@tansy I read your blog post earlier this morning. 💔 😡
I've been working on a post of thoughts:
Tansy's book, "Stitched Up: The Anti-Capitalist Book of Fashion" has been stolen by Meta and Zuckerberg. All of Tansy's effort, creativity, and passion for the book's topic has been misappropriated by a corporation, for that corporation's profit. Not for a grand improvement of the human condition, or the welfare of the planet. But, to steal an author's work to re-package and regurgitate it in a mockery of what took so long for Tansy to write.
"Specifically they (Meta) went to a giant pirated library that exists on the internet and used this library to train their chatbot."
Tansy isn't the only author whose book was purloined. This is a travesty. One that should concern everyone. I'm not here for Chatbot apologists, or whataboutisms trying to justify plagiarizing authors.

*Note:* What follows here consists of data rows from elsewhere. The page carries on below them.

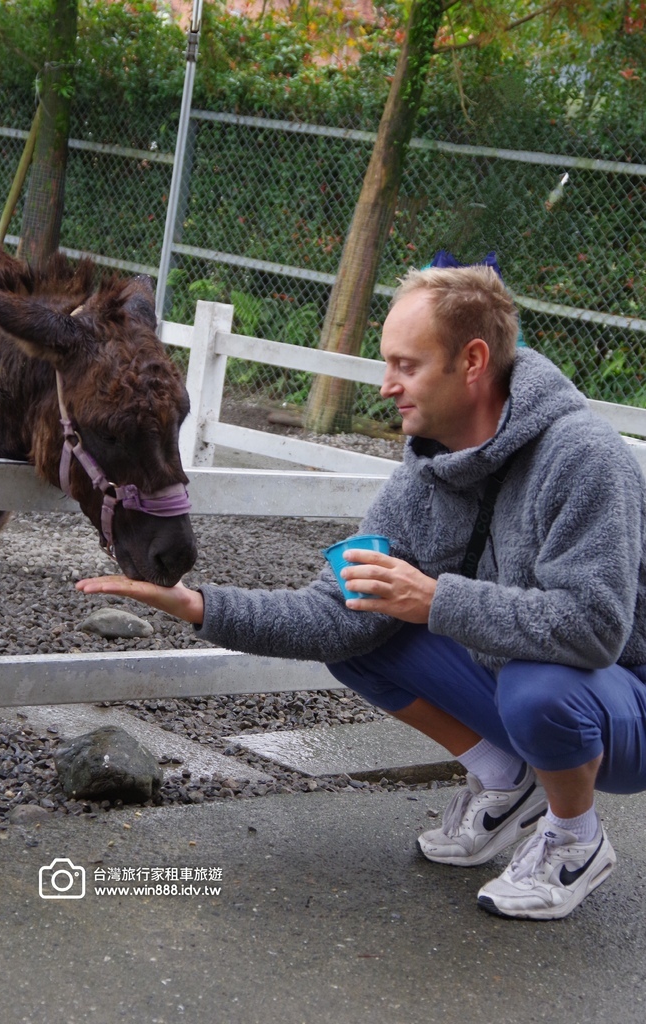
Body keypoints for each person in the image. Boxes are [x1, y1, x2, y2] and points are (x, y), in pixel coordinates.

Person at [77, 264, 646, 921]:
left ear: (471, 361)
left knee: (535, 686)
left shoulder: (583, 457)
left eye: (405, 365)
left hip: (620, 702)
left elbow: (594, 627)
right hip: (531, 684)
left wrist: (435, 601)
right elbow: (330, 614)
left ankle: (574, 838)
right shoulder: (425, 469)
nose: (386, 386)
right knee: (362, 630)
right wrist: (201, 606)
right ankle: (506, 779)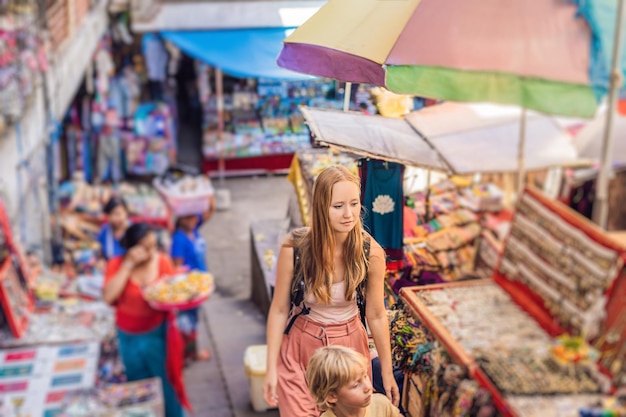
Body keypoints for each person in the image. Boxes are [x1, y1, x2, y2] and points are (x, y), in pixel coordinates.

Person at [263, 165, 400, 416]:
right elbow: (280, 309)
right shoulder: (295, 248)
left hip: (350, 350)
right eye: (338, 206)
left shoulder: (371, 252)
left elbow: (377, 315)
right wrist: (270, 367)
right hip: (301, 346)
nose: (349, 214)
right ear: (320, 207)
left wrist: (388, 372)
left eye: (354, 203)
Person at [103, 223, 190, 417]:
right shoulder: (116, 264)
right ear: (131, 247)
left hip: (158, 334)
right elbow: (109, 296)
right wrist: (128, 265)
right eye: (145, 247)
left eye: (153, 246)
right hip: (128, 338)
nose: (151, 252)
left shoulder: (162, 261)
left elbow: (173, 292)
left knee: (166, 382)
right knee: (139, 385)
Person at [170, 196, 216, 363]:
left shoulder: (193, 229)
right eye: (188, 217)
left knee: (193, 322)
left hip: (198, 286)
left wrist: (208, 193)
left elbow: (210, 210)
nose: (193, 219)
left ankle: (188, 354)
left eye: (194, 216)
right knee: (187, 324)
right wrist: (187, 291)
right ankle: (186, 355)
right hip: (189, 289)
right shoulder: (179, 239)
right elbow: (177, 269)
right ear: (180, 219)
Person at [307, 346, 400, 417]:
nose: (368, 387)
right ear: (332, 396)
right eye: (356, 385)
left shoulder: (382, 405)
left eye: (365, 376)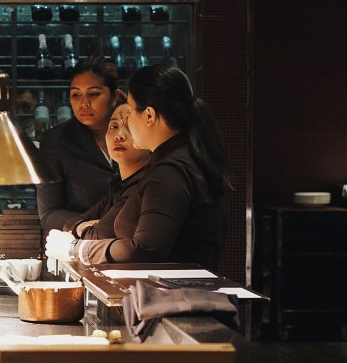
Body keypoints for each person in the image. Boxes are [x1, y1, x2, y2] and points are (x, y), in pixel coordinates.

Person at [46, 64, 231, 271]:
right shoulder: (177, 161)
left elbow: (144, 250)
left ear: (149, 116)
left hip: (175, 296)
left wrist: (77, 249)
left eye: (131, 113)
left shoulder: (171, 170)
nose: (126, 126)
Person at [36, 55, 123, 233]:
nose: (84, 103)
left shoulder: (135, 135)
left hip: (135, 238)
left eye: (93, 94)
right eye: (76, 95)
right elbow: (50, 213)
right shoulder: (55, 141)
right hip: (80, 244)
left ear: (114, 96)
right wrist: (84, 226)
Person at [67, 101, 152, 241]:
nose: (119, 136)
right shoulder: (119, 185)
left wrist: (85, 229)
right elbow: (70, 223)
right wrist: (82, 226)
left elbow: (98, 235)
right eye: (113, 126)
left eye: (130, 128)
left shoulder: (143, 184)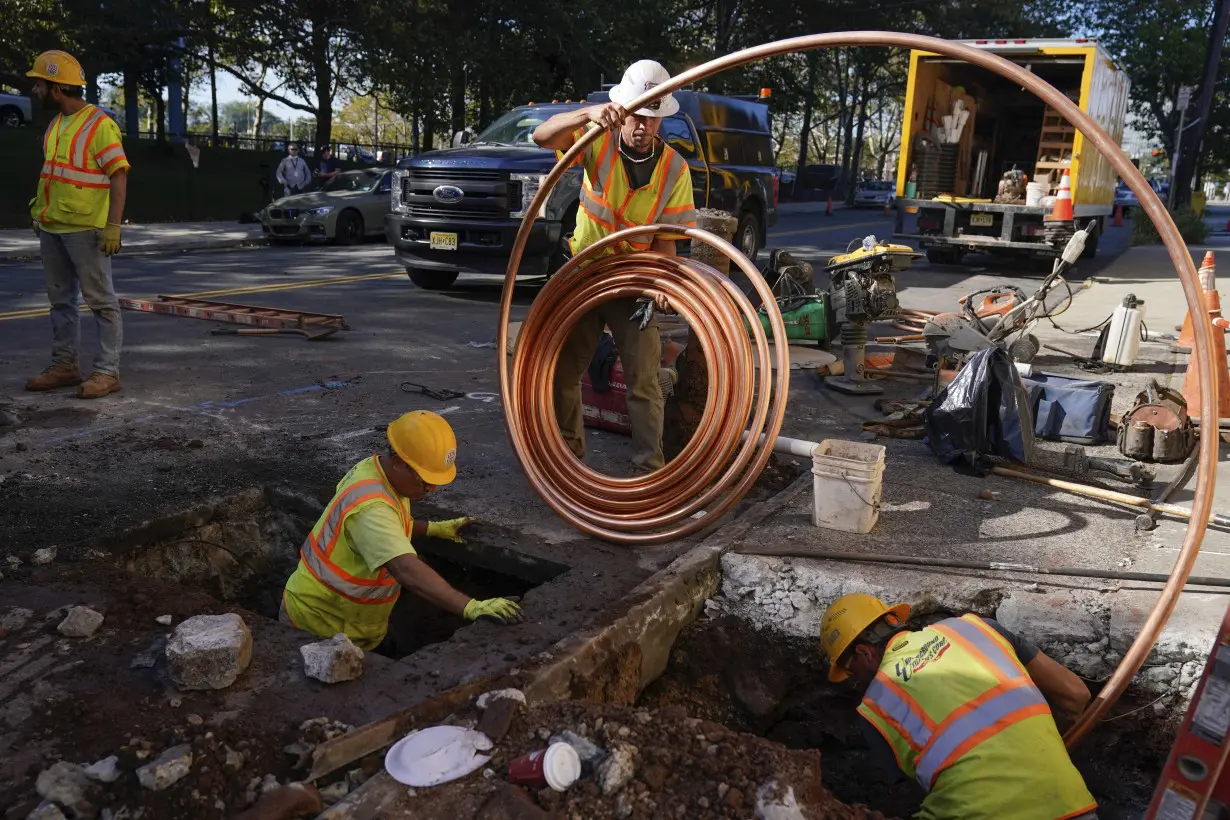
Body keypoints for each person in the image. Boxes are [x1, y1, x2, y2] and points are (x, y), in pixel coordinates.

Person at [531, 60, 696, 471]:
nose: (644, 126)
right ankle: (569, 459)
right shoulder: (597, 140)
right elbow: (541, 137)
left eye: (653, 118)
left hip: (633, 282)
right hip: (582, 274)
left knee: (644, 378)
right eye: (637, 115)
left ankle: (649, 470)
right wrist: (587, 112)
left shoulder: (675, 168)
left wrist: (662, 284)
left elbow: (667, 242)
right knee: (563, 370)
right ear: (622, 110)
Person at [819, 593, 1098, 820]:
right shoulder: (978, 628)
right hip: (1070, 805)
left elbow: (916, 797)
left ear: (864, 652)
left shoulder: (874, 709)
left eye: (850, 670)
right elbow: (1076, 695)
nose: (855, 679)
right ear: (893, 620)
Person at [280, 410, 524, 654]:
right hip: (321, 626)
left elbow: (389, 527)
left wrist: (432, 529)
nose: (432, 489)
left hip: (354, 619)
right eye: (425, 481)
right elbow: (405, 568)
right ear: (398, 463)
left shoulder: (374, 470)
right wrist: (470, 607)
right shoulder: (372, 509)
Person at [24, 50, 129, 400]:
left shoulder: (100, 125)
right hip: (53, 227)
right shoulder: (55, 124)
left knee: (101, 302)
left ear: (56, 88)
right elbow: (54, 175)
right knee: (61, 301)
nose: (34, 89)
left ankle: (107, 371)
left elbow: (118, 176)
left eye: (38, 83)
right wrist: (40, 211)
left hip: (86, 231)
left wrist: (113, 226)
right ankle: (65, 365)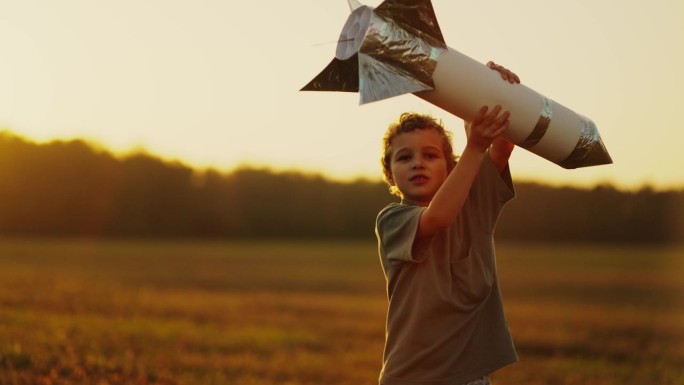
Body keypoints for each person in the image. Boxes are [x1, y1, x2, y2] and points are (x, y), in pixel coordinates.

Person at [374, 61, 521, 385]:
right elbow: (438, 217)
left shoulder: (475, 206)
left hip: (470, 377)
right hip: (413, 377)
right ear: (390, 173)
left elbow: (503, 146)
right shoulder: (393, 220)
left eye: (430, 155)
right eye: (404, 157)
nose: (417, 164)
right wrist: (475, 146)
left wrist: (497, 89)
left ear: (449, 165)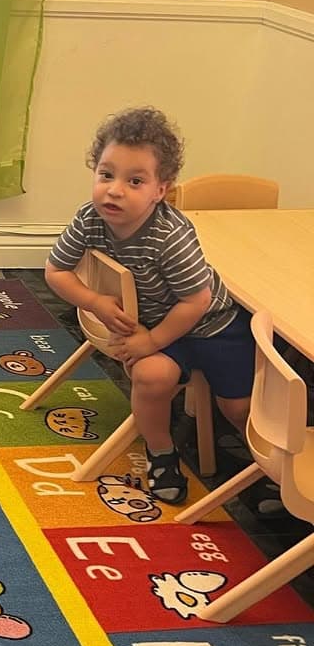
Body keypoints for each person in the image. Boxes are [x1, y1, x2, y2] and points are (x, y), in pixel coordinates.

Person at [45, 105, 257, 506]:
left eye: (135, 180)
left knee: (238, 407)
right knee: (150, 378)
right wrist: (94, 301)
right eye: (106, 174)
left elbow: (197, 301)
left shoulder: (169, 236)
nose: (115, 189)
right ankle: (161, 453)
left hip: (212, 324)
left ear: (161, 189)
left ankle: (260, 470)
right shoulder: (89, 218)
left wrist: (152, 339)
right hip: (156, 326)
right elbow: (56, 271)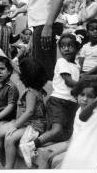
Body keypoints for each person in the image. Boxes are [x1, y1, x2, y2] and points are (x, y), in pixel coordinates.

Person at [20, 33, 81, 167]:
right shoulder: (61, 62)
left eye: (70, 46)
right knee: (57, 130)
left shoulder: (76, 66)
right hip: (58, 101)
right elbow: (69, 81)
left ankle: (38, 142)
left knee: (66, 134)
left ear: (77, 48)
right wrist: (85, 83)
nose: (66, 49)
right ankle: (30, 146)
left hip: (71, 104)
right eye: (63, 46)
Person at [11, 0, 65, 81]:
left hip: (46, 24)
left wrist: (48, 25)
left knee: (44, 70)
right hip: (41, 24)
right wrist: (19, 10)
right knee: (39, 68)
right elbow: (42, 0)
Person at [61, 82, 97, 168]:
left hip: (85, 153)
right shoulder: (78, 110)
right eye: (82, 95)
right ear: (77, 95)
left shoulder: (94, 115)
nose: (85, 99)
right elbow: (73, 138)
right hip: (74, 147)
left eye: (90, 97)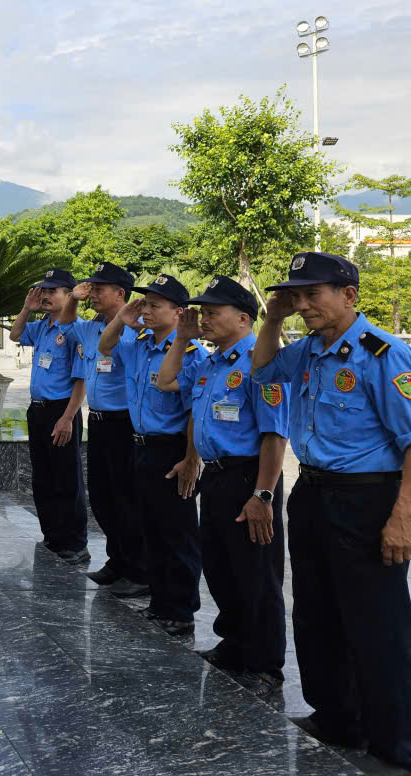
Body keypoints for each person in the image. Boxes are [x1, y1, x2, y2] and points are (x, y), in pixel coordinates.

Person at [250, 252, 411, 767]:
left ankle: (395, 739)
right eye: (296, 296)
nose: (303, 305)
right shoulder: (307, 351)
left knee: (377, 622)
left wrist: (402, 516)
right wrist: (271, 319)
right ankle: (336, 717)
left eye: (311, 294)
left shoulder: (382, 353)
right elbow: (260, 374)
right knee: (317, 611)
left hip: (367, 498)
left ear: (349, 294)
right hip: (314, 493)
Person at [155, 276, 289, 697]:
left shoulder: (261, 362)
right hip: (214, 476)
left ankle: (266, 665)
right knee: (220, 566)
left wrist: (263, 495)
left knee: (256, 573)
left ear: (244, 318)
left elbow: (274, 435)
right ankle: (235, 645)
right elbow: (168, 380)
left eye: (214, 312)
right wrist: (182, 336)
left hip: (249, 476)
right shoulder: (211, 362)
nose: (205, 319)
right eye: (203, 312)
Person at [98, 273, 207, 635]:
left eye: (155, 305)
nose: (145, 310)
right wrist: (121, 319)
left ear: (179, 313)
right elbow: (104, 346)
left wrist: (192, 458)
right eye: (144, 303)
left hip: (171, 449)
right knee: (151, 528)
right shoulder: (141, 343)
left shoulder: (192, 354)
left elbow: (195, 410)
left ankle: (180, 610)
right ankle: (160, 602)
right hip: (139, 444)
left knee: (176, 533)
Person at [60, 261, 149, 596]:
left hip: (124, 423)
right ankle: (118, 561)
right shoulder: (90, 327)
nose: (93, 294)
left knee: (127, 499)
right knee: (103, 497)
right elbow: (67, 321)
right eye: (92, 288)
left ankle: (139, 570)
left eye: (100, 289)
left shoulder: (138, 331)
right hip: (98, 422)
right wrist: (74, 298)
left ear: (120, 294)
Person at [9, 268, 89, 563]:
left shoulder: (75, 330)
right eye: (43, 289)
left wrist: (68, 418)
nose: (44, 295)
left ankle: (75, 543)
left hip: (61, 410)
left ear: (70, 295)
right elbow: (16, 334)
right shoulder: (42, 326)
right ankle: (53, 536)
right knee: (43, 477)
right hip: (38, 409)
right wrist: (26, 309)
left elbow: (80, 380)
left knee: (66, 479)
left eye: (52, 291)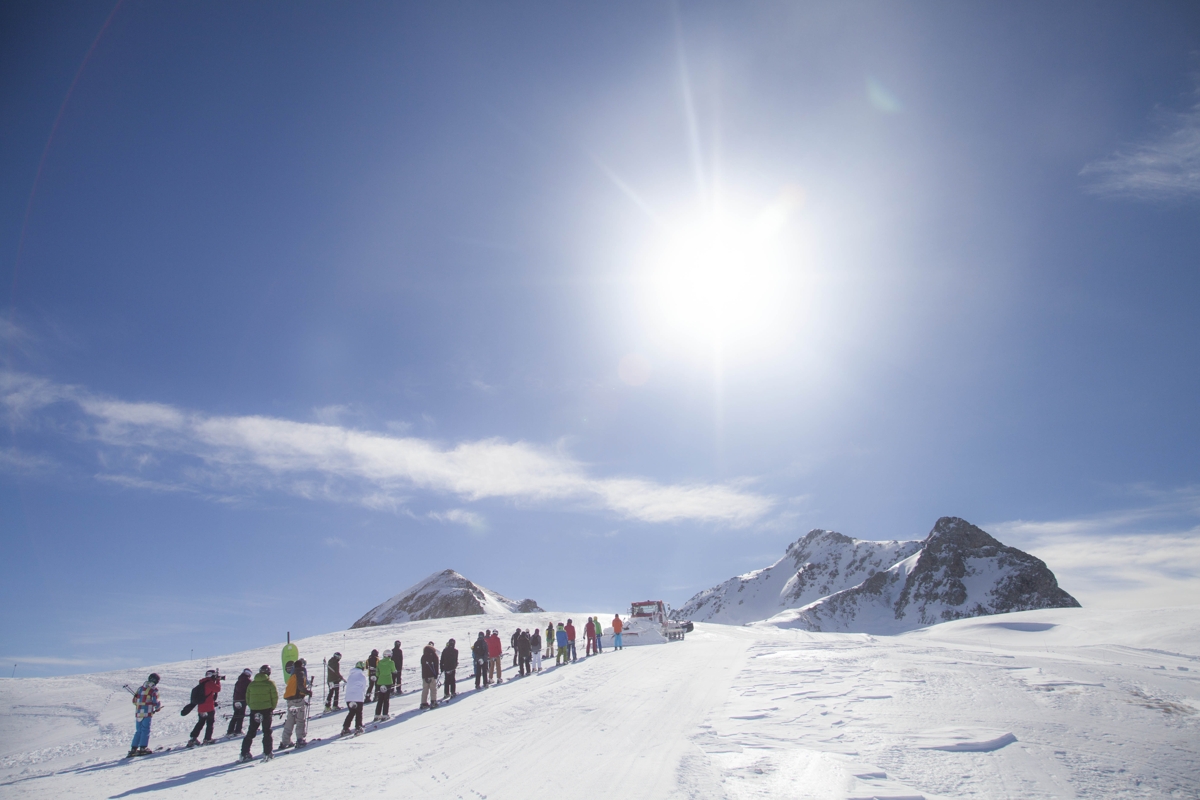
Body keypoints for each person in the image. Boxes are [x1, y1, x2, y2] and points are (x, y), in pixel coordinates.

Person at [240, 665, 278, 762]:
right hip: (266, 709)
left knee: (251, 731)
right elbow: (274, 697)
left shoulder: (252, 684)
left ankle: (244, 753)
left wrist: (253, 706)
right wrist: (272, 707)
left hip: (254, 710)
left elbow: (247, 698)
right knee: (267, 731)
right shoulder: (270, 683)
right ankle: (267, 752)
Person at [127, 673, 161, 757]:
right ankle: (143, 748)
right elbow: (154, 702)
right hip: (147, 712)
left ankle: (133, 749)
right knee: (145, 730)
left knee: (138, 731)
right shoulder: (153, 690)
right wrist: (158, 707)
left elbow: (134, 701)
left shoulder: (140, 689)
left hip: (138, 713)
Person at [279, 658, 311, 749]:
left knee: (290, 720)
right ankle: (300, 739)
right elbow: (300, 686)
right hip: (298, 699)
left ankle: (285, 741)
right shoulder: (300, 673)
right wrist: (307, 692)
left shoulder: (292, 675)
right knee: (300, 719)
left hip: (290, 700)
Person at [187, 669, 221, 747]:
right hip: (209, 707)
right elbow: (218, 689)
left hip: (201, 708)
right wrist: (218, 681)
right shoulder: (209, 683)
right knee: (210, 723)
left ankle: (193, 738)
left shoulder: (202, 683)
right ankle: (207, 739)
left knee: (200, 723)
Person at [341, 661, 367, 735]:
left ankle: (345, 727)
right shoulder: (362, 676)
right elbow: (363, 687)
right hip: (358, 697)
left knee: (352, 712)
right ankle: (358, 727)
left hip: (349, 698)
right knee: (358, 712)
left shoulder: (350, 676)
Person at [226, 668, 252, 737]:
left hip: (236, 700)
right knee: (241, 715)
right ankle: (238, 730)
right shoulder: (248, 681)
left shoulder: (238, 681)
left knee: (235, 715)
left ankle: (230, 731)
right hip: (243, 700)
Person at [374, 650, 396, 721]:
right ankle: (385, 714)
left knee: (380, 699)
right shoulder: (391, 662)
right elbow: (393, 670)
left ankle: (377, 715)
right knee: (386, 699)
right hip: (388, 682)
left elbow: (377, 673)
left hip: (380, 682)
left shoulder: (380, 662)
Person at [420, 642, 440, 709]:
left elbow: (423, 667)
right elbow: (436, 665)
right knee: (433, 689)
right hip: (432, 674)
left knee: (425, 689)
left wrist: (424, 676)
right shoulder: (434, 655)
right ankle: (433, 701)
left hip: (425, 675)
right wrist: (436, 674)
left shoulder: (423, 656)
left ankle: (423, 702)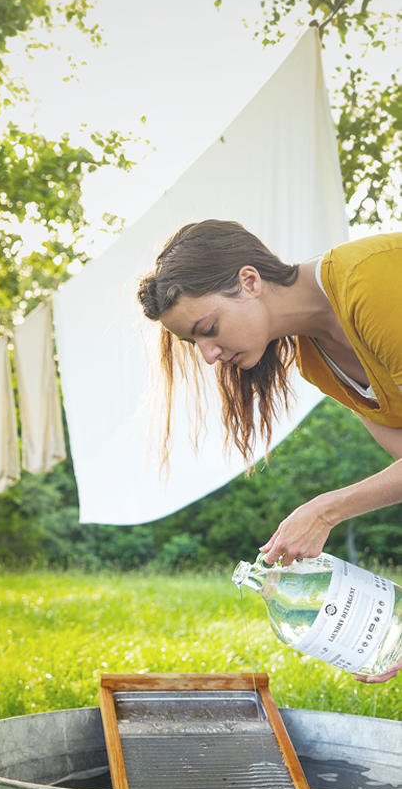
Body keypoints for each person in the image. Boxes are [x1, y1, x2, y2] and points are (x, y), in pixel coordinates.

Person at [138, 220, 402, 683]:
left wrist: (326, 510)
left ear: (249, 281)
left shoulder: (369, 280)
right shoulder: (316, 363)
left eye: (208, 329)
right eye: (194, 342)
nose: (208, 355)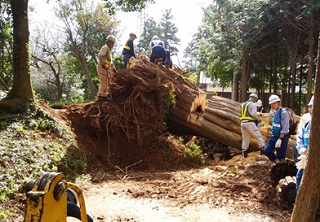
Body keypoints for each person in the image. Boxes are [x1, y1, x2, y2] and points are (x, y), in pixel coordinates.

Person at [294, 96, 320, 214]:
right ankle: (300, 205)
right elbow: (300, 138)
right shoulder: (308, 124)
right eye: (309, 107)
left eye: (312, 107)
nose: (310, 109)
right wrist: (302, 149)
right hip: (305, 160)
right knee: (300, 178)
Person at [263, 94, 290, 163]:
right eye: (271, 104)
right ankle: (276, 161)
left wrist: (280, 139)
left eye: (274, 103)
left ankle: (280, 167)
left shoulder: (284, 113)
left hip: (282, 137)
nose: (273, 105)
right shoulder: (275, 112)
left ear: (278, 103)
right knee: (267, 150)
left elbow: (285, 127)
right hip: (275, 135)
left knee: (280, 156)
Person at [240, 93, 265, 158]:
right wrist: (257, 119)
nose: (255, 101)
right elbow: (253, 114)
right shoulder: (252, 104)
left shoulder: (243, 104)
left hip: (243, 123)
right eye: (255, 100)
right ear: (254, 98)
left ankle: (244, 153)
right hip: (249, 123)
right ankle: (262, 151)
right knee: (259, 136)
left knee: (245, 139)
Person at [96, 35, 116, 101]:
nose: (112, 45)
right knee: (104, 80)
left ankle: (100, 94)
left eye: (113, 43)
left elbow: (110, 62)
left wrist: (113, 68)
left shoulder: (109, 50)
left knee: (105, 81)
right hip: (102, 67)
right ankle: (103, 96)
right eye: (112, 43)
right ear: (109, 42)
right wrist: (105, 64)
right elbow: (100, 56)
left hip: (105, 68)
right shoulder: (105, 48)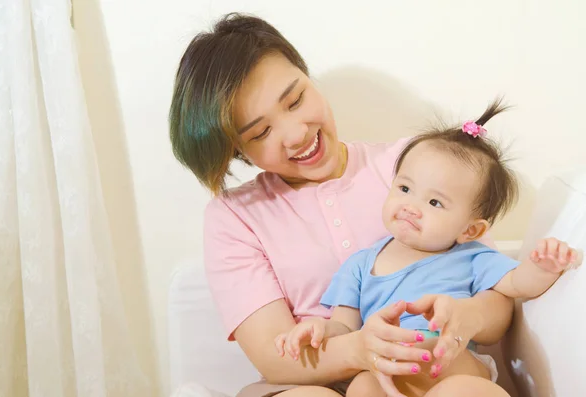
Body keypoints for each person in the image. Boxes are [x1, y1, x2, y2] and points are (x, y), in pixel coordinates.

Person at [169, 12, 516, 397]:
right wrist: (360, 348)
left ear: (307, 76)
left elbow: (497, 296)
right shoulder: (234, 217)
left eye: (296, 99)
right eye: (261, 132)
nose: (296, 134)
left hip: (424, 373)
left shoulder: (411, 166)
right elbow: (274, 356)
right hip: (308, 383)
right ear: (237, 149)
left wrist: (465, 317)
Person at [274, 100, 581, 396]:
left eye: (434, 202)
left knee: (466, 387)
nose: (411, 206)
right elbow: (343, 327)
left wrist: (543, 266)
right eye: (405, 189)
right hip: (385, 371)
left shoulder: (472, 257)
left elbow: (517, 284)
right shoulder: (359, 264)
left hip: (451, 366)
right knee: (363, 386)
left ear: (470, 229)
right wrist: (318, 331)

Large language model (LLM) isn't artificial intelligence. Artificial, yes, but not intelligent. Anyone who has had the annoying and frustrating experience of trying to solve a customer service issue with a Chatbot knows this. LLMs may well have a use, but that use is not, should not ever be, stealing then copy and pasting the efforts of human wordsmiths.
Oh, the excuses I've seen for justifying what happened to Tansy and other authors who have had their work stolen:
"I wrote it, because I gave the LLM the parameters." No. You didn't write it. You gave the LLM directions for which plagiarized works by others to claim as your own.
"Other people use LLM to write things, why shouldn't I?" The favored cry of those unwilling to accept responsibility for their unsavory actions. Someone else does it, so why shouldn't I do the same thing.
"What's the harm?" Stealing from the actual efforts of others. Diluting and polluting the creativity of writing. Rather than encouraging and nourishing new thought, LLM takes stolen phrases and pastes them together in a hodgepodge of staleness.
I think the important question for self-reflection is do you consider plagiarism acceptable, as long as you profit (monetarily or in some other way) from it.
Again, I'm not here for whataboutisms trying to justify plagiarizing authors.
Tansy, I'm heartbroken for you, and the other authors. I'm also furious that this is an ever increasing problem that does not seem to get the level of anger and pushback it deserves.